O lento renascer

O texto foi publicado no dia 11 de março de 1982 em O Diário e depois selecionando para o livro Bom Dia – Crônicas de Autoexílio e Prisão, lançado em 2014

Então, consegui fazer a prece de que me esquecera. E senti ser-me possível escrever o poema que estava apenas dentro de mim. E, também, compor a canção que nunca soube fazer. Redescobri, mais uma vez – como se fosse lição permanente, mas que hesito em aprender – que a presença de Deus na vida dos homens é invisível e que, tolamente, deixamos de vê-la porque queremos seja, ela, palpável. Não se vê, mas existe. Não se percebe, mas está. E, quando mais parece distante e inacessível, eis que surge próxima e envolvente.

Há, sim, porque dar graças à vida. E há respostas para todos os porquês e para quês. Basta apenas seja feita, a pergunta, sem dores na alma ou sem cansaços aparentemente mortais. Daí, a resposta virá. Pois quando se pergunta pelo absoluto, a resposta está no próprio absoluto. Bastou-me o soluço escapar-me da garganta – soluço de alegria e de esperança – e me veio, aos lábios, a oração de que me esquecera. E me senti capaz de escrever o poema que me escapara e, até mesmo, compor a canção que nunca soube expressar.

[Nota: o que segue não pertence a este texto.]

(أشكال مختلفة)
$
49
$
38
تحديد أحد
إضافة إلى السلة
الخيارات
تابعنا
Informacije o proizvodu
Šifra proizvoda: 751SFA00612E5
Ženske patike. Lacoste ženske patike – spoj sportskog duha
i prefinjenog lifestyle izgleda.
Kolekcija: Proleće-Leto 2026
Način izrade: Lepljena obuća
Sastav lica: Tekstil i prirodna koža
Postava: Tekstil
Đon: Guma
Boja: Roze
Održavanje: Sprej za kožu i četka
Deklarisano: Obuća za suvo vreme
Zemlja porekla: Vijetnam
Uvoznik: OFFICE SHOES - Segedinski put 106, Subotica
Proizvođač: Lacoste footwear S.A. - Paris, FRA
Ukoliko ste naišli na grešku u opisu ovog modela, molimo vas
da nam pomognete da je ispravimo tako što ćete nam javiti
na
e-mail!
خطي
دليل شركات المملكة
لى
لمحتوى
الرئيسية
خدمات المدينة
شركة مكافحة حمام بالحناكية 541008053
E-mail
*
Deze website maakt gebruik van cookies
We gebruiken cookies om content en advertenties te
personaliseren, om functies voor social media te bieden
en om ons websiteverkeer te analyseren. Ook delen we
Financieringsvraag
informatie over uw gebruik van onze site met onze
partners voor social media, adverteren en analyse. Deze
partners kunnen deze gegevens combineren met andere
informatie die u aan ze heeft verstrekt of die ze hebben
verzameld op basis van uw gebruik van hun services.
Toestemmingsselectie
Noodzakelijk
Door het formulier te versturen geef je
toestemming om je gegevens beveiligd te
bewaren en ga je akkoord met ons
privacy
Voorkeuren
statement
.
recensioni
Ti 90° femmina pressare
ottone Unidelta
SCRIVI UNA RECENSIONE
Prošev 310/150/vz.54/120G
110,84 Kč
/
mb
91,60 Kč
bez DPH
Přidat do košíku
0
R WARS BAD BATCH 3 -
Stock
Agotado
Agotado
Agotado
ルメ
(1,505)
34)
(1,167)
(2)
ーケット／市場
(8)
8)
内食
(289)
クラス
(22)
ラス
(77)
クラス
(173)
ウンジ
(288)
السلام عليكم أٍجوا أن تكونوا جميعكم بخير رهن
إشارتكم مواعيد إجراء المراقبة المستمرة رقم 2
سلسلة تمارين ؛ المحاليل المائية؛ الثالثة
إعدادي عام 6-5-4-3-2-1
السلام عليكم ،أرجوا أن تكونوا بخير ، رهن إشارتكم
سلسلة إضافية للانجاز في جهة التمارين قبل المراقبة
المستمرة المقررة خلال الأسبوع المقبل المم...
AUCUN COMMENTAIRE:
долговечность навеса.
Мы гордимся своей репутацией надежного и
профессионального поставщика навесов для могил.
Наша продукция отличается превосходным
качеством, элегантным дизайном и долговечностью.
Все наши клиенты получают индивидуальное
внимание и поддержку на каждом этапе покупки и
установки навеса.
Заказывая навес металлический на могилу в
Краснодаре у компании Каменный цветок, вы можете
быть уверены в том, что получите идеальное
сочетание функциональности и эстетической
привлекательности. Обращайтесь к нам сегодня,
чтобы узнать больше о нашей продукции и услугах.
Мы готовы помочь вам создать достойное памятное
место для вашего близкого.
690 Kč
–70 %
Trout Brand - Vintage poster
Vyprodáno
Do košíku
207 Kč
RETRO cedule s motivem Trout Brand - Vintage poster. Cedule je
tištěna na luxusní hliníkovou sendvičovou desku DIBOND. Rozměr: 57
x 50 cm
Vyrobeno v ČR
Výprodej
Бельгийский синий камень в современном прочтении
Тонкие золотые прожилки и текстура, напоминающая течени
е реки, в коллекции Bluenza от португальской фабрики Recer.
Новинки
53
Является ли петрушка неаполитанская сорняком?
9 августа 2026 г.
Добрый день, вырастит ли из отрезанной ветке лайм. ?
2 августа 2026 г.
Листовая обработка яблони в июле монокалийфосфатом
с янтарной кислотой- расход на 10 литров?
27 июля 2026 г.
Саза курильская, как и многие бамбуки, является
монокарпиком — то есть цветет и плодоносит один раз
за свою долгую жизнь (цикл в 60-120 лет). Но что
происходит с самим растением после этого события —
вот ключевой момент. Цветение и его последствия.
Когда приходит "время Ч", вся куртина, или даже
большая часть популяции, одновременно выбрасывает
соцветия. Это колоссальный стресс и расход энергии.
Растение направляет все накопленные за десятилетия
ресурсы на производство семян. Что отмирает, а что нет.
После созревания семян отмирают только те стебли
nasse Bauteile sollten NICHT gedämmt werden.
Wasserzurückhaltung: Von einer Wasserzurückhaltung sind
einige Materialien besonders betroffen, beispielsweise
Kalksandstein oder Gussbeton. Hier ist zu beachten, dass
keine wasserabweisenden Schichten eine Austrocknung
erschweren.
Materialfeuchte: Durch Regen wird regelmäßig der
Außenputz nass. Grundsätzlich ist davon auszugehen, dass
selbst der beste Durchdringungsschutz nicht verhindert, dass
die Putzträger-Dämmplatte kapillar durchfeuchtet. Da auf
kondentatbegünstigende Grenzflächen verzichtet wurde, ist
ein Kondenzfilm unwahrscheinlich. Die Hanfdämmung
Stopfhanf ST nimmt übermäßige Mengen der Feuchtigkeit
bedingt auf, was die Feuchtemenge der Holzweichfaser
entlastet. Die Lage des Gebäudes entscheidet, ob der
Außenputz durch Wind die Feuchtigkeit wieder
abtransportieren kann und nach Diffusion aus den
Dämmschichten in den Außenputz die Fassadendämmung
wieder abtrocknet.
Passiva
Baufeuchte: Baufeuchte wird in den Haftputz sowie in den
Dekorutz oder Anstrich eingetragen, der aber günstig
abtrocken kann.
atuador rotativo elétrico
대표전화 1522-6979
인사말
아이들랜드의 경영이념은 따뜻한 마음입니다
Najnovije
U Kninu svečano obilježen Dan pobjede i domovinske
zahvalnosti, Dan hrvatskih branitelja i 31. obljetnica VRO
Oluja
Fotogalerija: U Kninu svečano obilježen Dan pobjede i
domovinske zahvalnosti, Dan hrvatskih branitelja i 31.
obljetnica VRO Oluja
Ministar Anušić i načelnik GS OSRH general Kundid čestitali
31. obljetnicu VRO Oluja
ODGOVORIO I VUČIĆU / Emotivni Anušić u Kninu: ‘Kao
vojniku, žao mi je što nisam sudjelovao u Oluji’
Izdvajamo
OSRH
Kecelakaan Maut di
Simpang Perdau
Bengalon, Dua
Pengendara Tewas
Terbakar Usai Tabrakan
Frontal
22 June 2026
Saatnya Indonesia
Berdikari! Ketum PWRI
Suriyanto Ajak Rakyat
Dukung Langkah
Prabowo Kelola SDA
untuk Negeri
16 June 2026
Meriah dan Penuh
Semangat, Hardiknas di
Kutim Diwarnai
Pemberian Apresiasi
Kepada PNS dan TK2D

Eu estava, sim, morrendo. De agonia lenta, de decepções amargas, o sentimento de inutilidade de tudo e da esterilidade das lutas, a consciência de que os anos lá se tinham ido e nada restara ou sobrara. Nada disso, porém, existia e, se existisse, era o que menos me importava. Faltava-me paz. E nenhum homem pode ver qualquer sentido na vida se não estiver em paz consigo mesmo. De vez em quando, penso que Deus brinca comigo como um pai humano brinca com uma criança, fazendo-a erguer pesos para testar-lhe a força. Em mim, é-me testada a fé. E os temporais me apanham em momentos de mar sereno e calmo, de águas mansas nas quais – por, talvez, acostumar-me com a serenidade – deixo de velar. Nunca sou apanhado na plena batalha. Mas sou atingido quando penso estar em repouso e em paz. Fica-me, com isso, uma lição, a de que – quando a vida desliza em paz – é preciso, então e mais do que nunca, agradecer.

Acostumei-me, em meu autoexílio, à placidez, à falta de desafios, à calmaria dos meus mares e devo ter cochilado, deixando de agradecer. O desafio apanhou-me em cheio e me prostrou, sensação de desfalecimento, de impotência e de desmaio. Eu pensava estar em paz, mas não estava. Por isso, vacilei. Então, a misericórdia paterna foi-me, ainda outra vez, revelada, e eu pude orar e até mesmo saberia fazer poemas e escrever canções. Mas, por quê, para quem, para quê? A resposta é simples e apenas uma: por estar vivo. E, quando não se consegue erguer um tijolo, pode-se colocar pelo menos uma pá de cimento. Bom dia.